* [Выбранный отрывок]
****

Но как найти истину истории? Можно ли познать истину? Вопрос Канта оставался, по мнению Лукача, трагически неразрешимым для всего Нового времени. Виной тому – объективное искривление реальности, когда созданная человеком предметность кажется, и эта видимость существенна для капитализма, обособленным от субъекта объектом, чем-то от него независимым, природным, и в качестве природной силы господствующей над человеком. Но как только исторический коллективный субъект, пролетариат, овладевает созданным им предметным миром цивилизации, то эта объективная видимость, те. кантианская пропасть между субъектом и объектом, снимается, обнаруживается действительное тождество между субъектом и объектом. Пролетариат выступает в качестве «Спасителя мира» потому, что он не может освободить себя, не присвоив всех созданных человечеством сущностных сил.

****

* [Записи набора данных]
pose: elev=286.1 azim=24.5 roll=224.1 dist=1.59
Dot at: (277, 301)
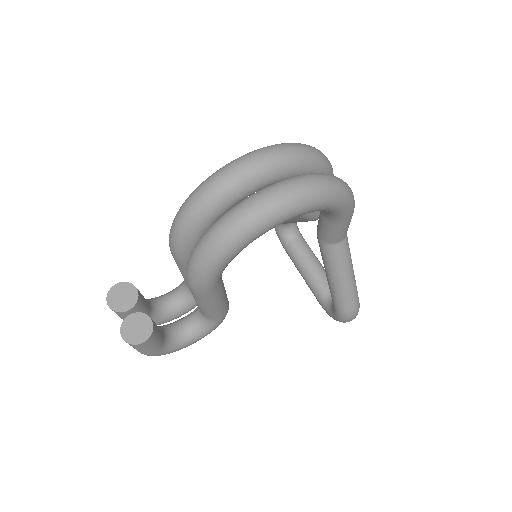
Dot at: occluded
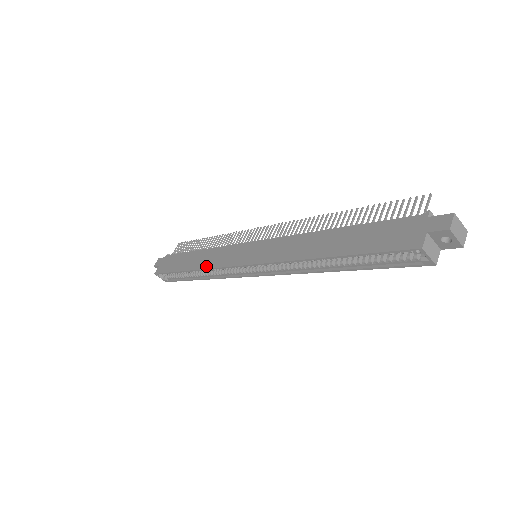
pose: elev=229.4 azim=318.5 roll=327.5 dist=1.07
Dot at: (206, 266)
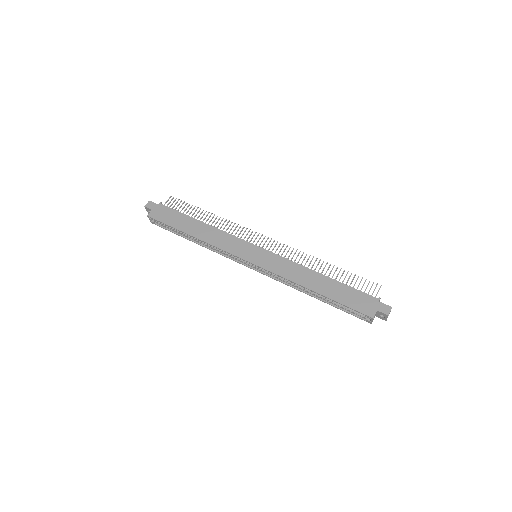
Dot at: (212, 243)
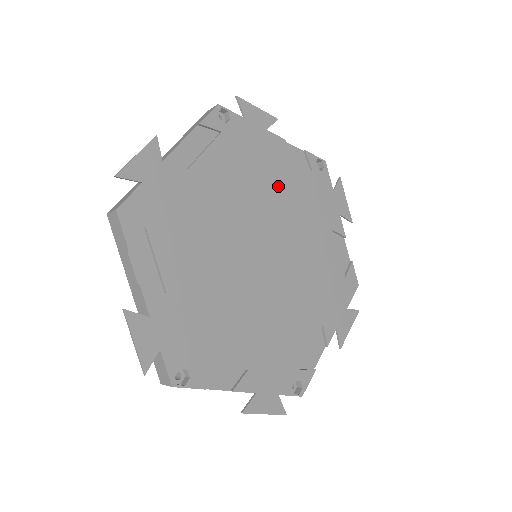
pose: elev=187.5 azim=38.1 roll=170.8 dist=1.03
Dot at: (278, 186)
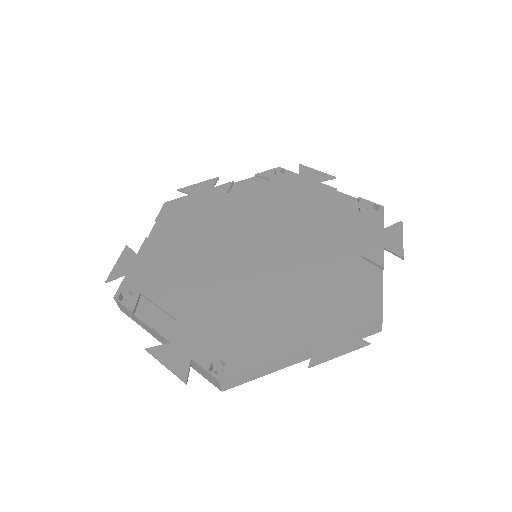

****

* [Ваше задание]
Коротко ответьте на вопросы по выбранному отрывку:
(а) Чей вопрос, по мнению Лукача, оставался трагически неразрешимым для всего Нового времени?
(б) Кто назван историческим коллективным субъектом?
(в) В качестве кого выступает пролетариат?
Записи здесь ни при чем.

* [Выполненное задание]
(а) Вопрос Канта.
(б) Пролетариат.
(в) В качестве «Спасителя мира».